◆ **Вопросы к тексту**
1. Ответьте на вопросы по отрывку.
(a) Что дарится вместо предметов роскоши?
(b) Где потом сгорело подаренное?
(c) Что дети на бедных окраинах катают с горы в речку?
2. Почему, согласно отрывку, старые книги нельзя сдвигать со своих мест? Ответьте одним-тремя предложениями.
3. Изложите содержание отрывка в двух предложениях.

◆ **Отрывок из документа**
=======

Негодование мешается с восхищением. Дарит чужое, но не предметы роскоши, которые, казалось, более пристали египетской обольстительнице, а книги — историю, поэзию, науку, которые оценит только широкий и развитый ум. Другое дело, что старые книги, подобно древним камням, нельзя сдвигать со своих мест — разрушается живое целое. История убедительнее там, где она написана — отнюдь не в изгнании, хотя бы и почетном. К тому же она потом сгорела в Александрии, и теперь только ветер в колоннах может вспомнить страницы, которые он листал здесь две тысячи лет назад.

Театр низвергается каменным водопадом к храму Диониса, к руинам другого театра, где в запираемой на время реке имперские честолюбцы разыгрывали воспоминания о морских победах Рима. И дальше — к бедным окраинам, где дети катают с горы в обмелевшую, забывшую театральные забавы речку пустые железные банки и долго слушают их веселый грохот.

=======

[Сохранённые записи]
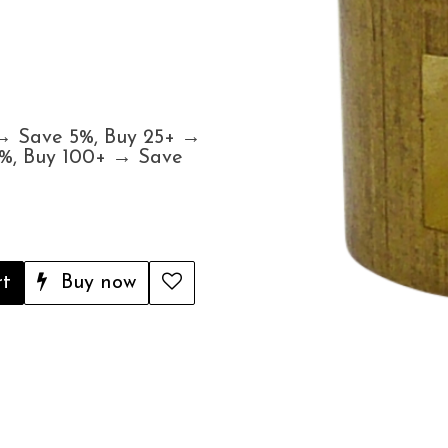
 → Save 5%, Buy 25+ →
5%, Buy 100+ → Save
rt
Buy now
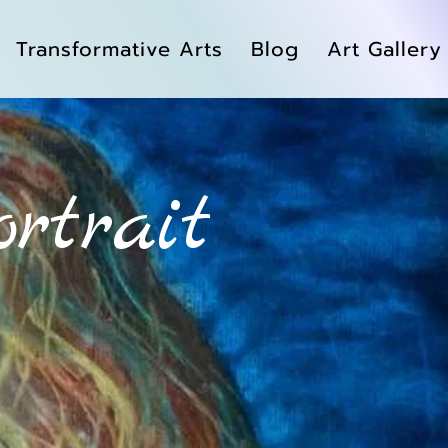
Transformative Arts
Blog
Art Gallery
ortrait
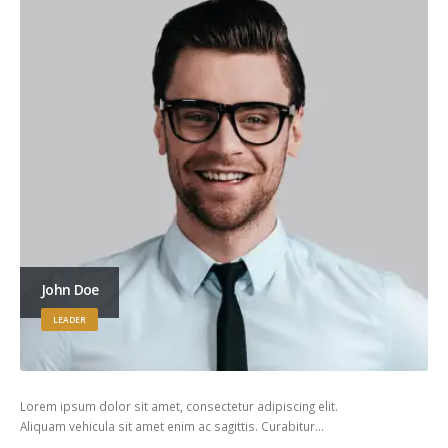
John Doe
LEADER
Lorem ipsum dolor sit amet, consectetur adipiscing elit.
Aliquam vehicula sit amet enim ac sagittis. Curabitur…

=======

◆ **Ответы к заданиям**
1.
(a) Книги: история, поэзия, наука.
(b) В Александрии.
(c) Пустые железные банки.

2. Старые книги, подобно древним камням, нельзя сдвигать, потому что от этого разрушается живое целое. Кроме того, история убедительнее там, где она написана, а не в изгнании, даже почетном.

3. Дар книг вместо предметов роскоши вызывает и негодование, и восхищение, но старые книги нельзя сдвигать с мест, а подаренное потом сгорело в Александрии. Театр спускается каменным водопадом к храму Диониса, к руинам театра, где разыгрывали воспоминания о морских победах Рима, и дальше к бедным окраинам, где дети катают в речку пустые железные банки.